Hey, I'm Stephanie. I will graduate from college next June. My major is English and Finance. Since I love travel so much, i want to start my world trip after i graduate. But, money is a big issue. 
So, i want to know if there's any chance to find a Chinese teacher or part- time tutor job in Thailand(any city is ok). I have a two month English tutor experience and language exchange experience with American and German for 1.5 years, and a BA in English and Finance. But i have no certificate of teaching. Do they need any certificate?  Is that easy to find ? Is the salary good enough to make a living?  I know Chinese is quite popular now.
Any suggestions? 
Thank you !! :smiley laughing:

----------


## Walter Ego

Sadly as a Chinese (mandarin) teacher you will be required to have a degree in Education. That said as you seem to be a English native speaker you will easily get a job as an English teacher (paid more) who is teaching Mandarin.
I teach English in Thailand we have a chinese language department.
there are a lot of Chinese in Thailand who have come to work, they work hard, they have teaching degrees... their english (generally is so so), they get paid a LOT less.
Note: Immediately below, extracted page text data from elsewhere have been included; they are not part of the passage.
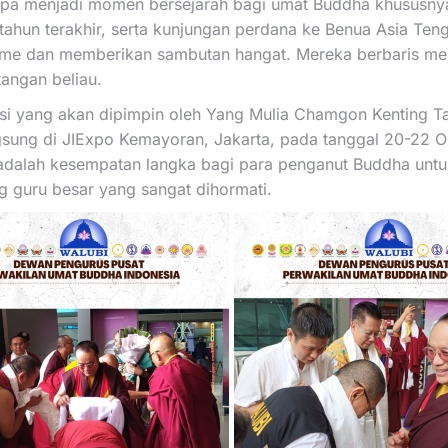
pa menjadi momen bersejarah bagi umat Buddha khususnya A
 tahun terakhir, serta kunjungan perdana ke Benua Asia Te
sme dan memberikan sambutan hangat. Mereka berbaris mem
angan beliau.
i yang akan dipimpin oleh Yang Mulia Chamgon Kenting Tai
gsung di JIExpo Kemayoran, Jakarta, pada tanggal 20-22 O
i adalah kesempatan langka bagi para penganut Buddha u
 guru besar yang sangat dihormati.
(my experience is that of public schools in Thailand private language schools may offer a very different view).
 Sai-jien

----------


## stickmansucks

Hello, do you know where to find native Chinese teachers in Thailand to offer them a job ?

Thanks.

----------


## moaimc

> Hello, do you know where to find native Chinese teachers in Thailand to offer them a job ?
> 
> Thanks.


hi,im local beijinger with a qualification for international mandarin teaching but little experience,mostly i have done is private tutoring. i speak fluent english, unfortunately not Thai. currently im searching for a job in thailand.i wonder what are the chance i could get an offer which can provide enough income for me to live in thailand. the reason i want to go to thailand is firstly im in love with the country and i'd love to gain more experiences in teaching before i move to hong kong.

thanks!

----------


## Camel Toe

They prefer native teachers.  But if you aimed low no problem.

----------


## moaimc

> They prefer native teachers.  But if you aimed low no problem.



i care about the most is to live in the country i like for a while before i move to Hong Kong,and gain some experiences in teaching the same time. i was thinking about working as volunteer in mandarin teaching,but of course it would be nice i could make a living while my staying. :-) i just have no idea how to start working there.

----------


## stickmansucks

Hello,

Any idea where Chinese people can look for a good job in Thailand ?

Thanks.

----------


## Topper

> Any idea where Chinese people can look for a good job in Thailand ?


Pawn shops would be my guess...

----------


## david44

Buggers are always need for the American embassy

----------